__Your instructions__
Give the records again word for word. Leave every picture out.
-- Records provided follows --
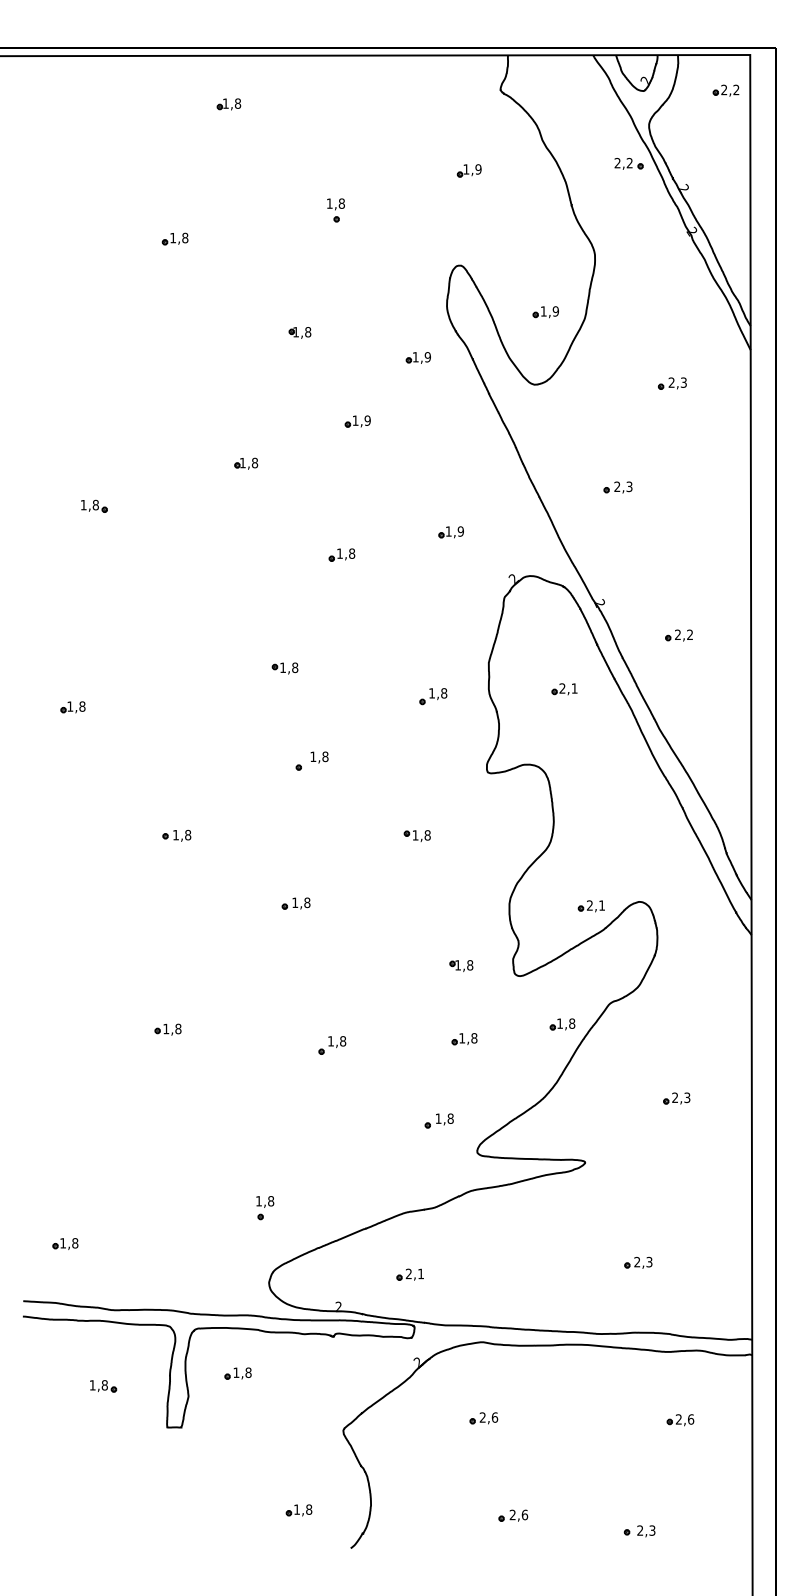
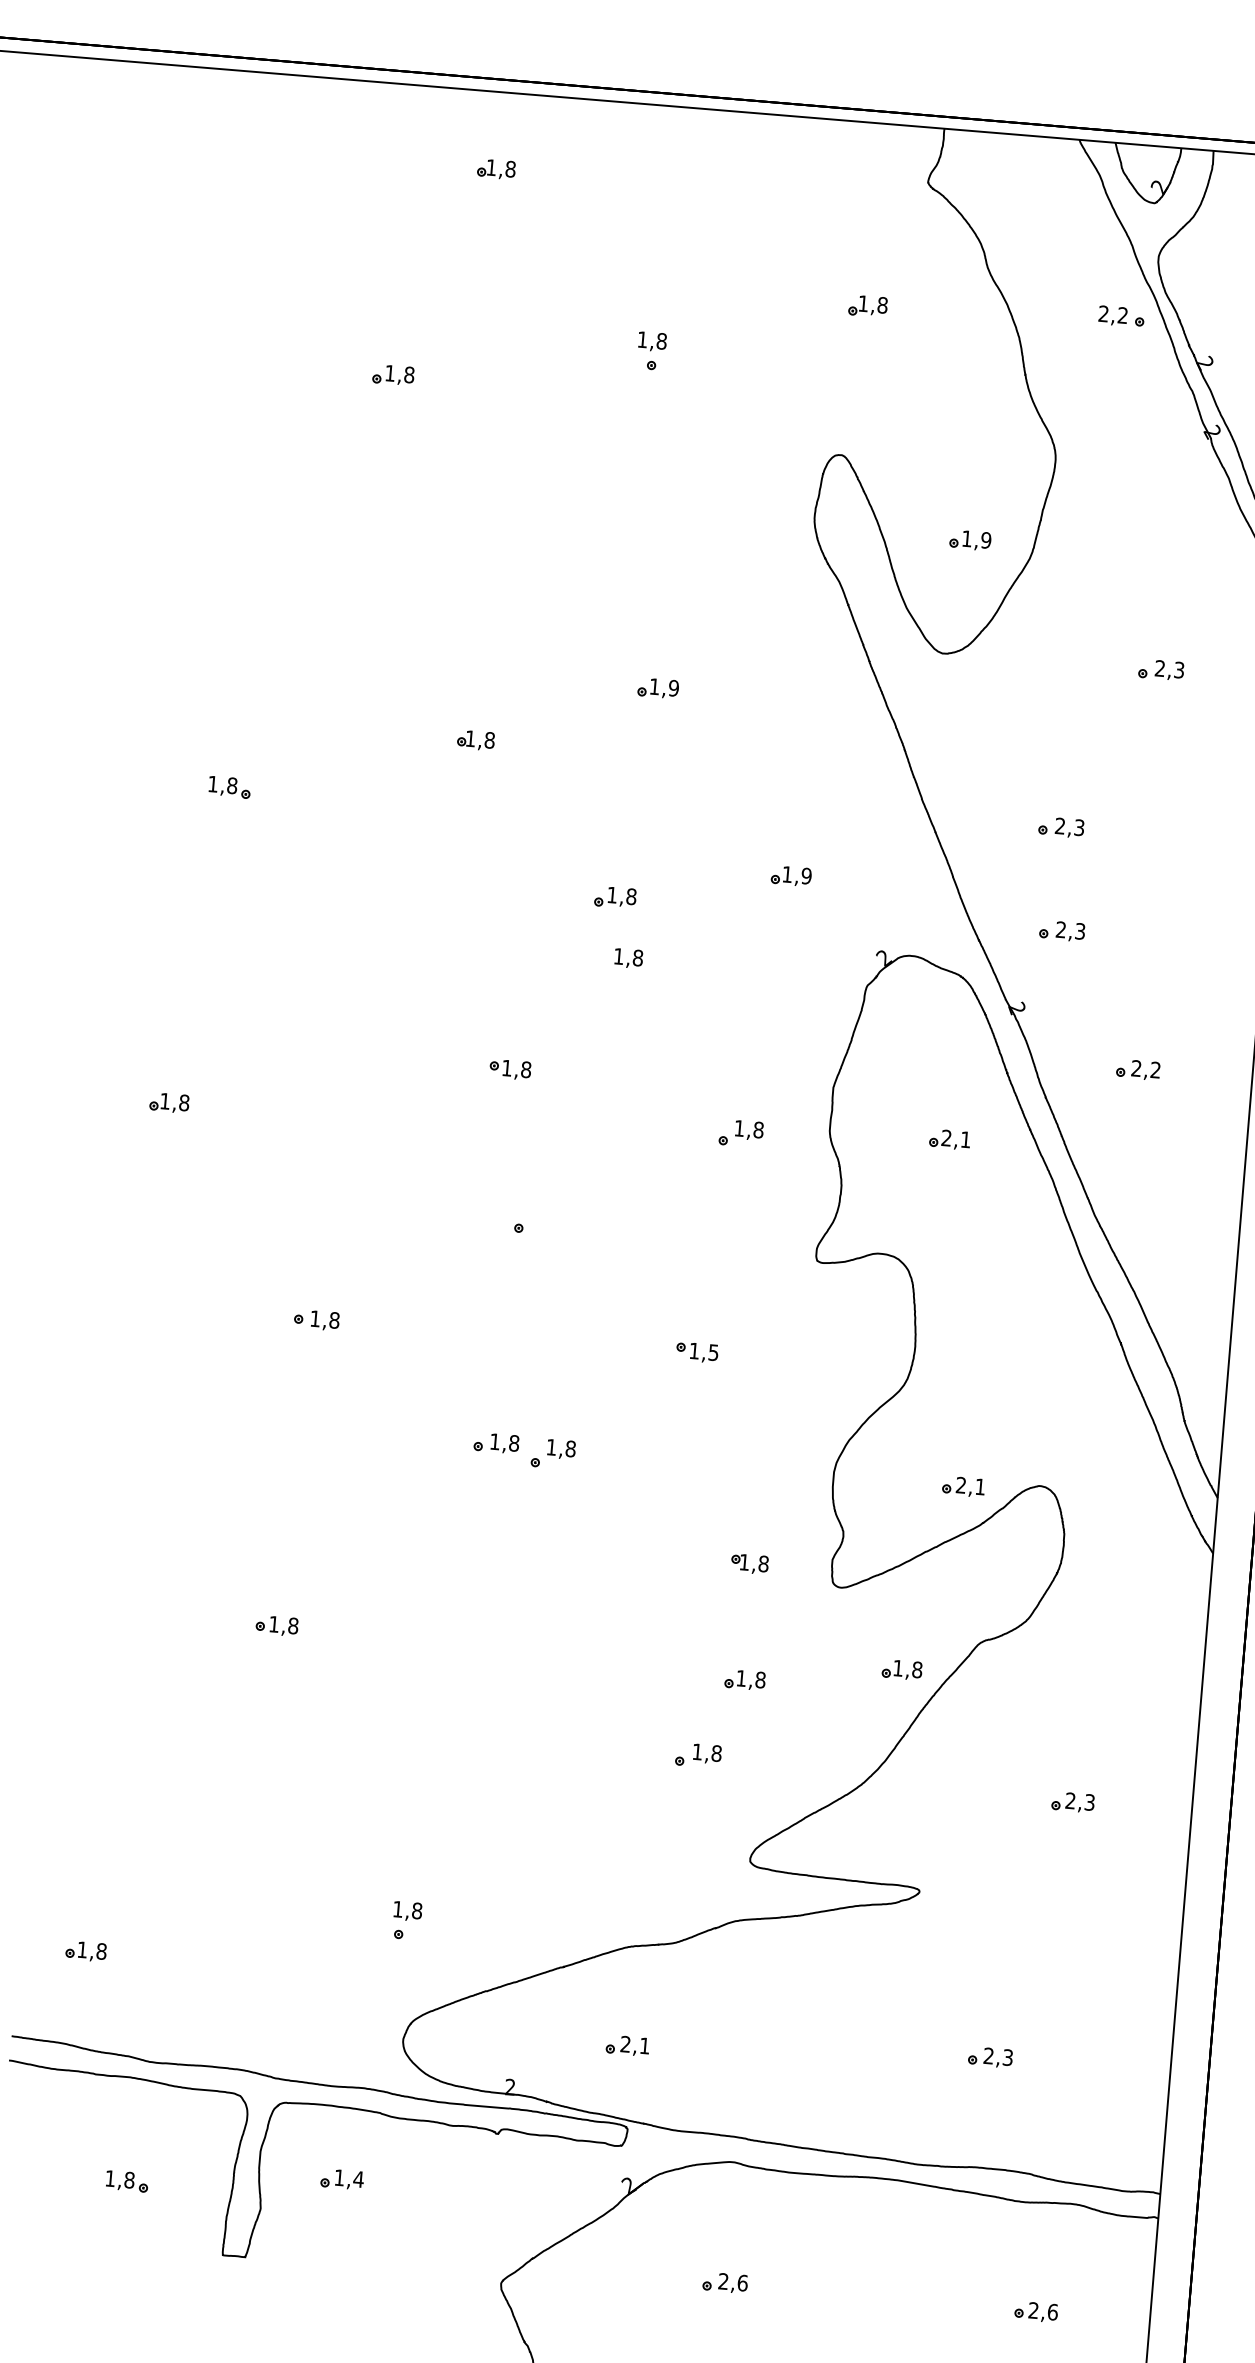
text: (478, 169) -> (882, 305), 1,9 -> 1,8
part: (299, 332) -> (577, 539), removed
part: (417, 357) -> (761, 594), removed
part: (623, 552) -> (1061, 930), added
text: (319, 757) -> (628, 958), moved
text: (427, 835) -> (713, 1352), 1,8 -> 1,5
part: (332, 1045) -> (553, 1454), moved
part: (438, 1120) -> (697, 1754), moved
text: (248, 1372) -> (358, 2179), 1,8 -> 1,4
-- Records provided concluded --
__Result__
text: (478, 169) -> (882, 305), 1,9 -> 1,8
part: (299, 332) -> (577, 539), removed
part: (417, 357) -> (761, 594), removed
part: (623, 552) -> (1061, 930), added
text: (319, 757) -> (628, 958), moved
text: (427, 835) -> (713, 1352), 1,8 -> 1,5
part: (332, 1045) -> (553, 1454), moved
part: (438, 1120) -> (697, 1754), moved
text: (248, 1372) -> (358, 2179), 1,8 -> 1,4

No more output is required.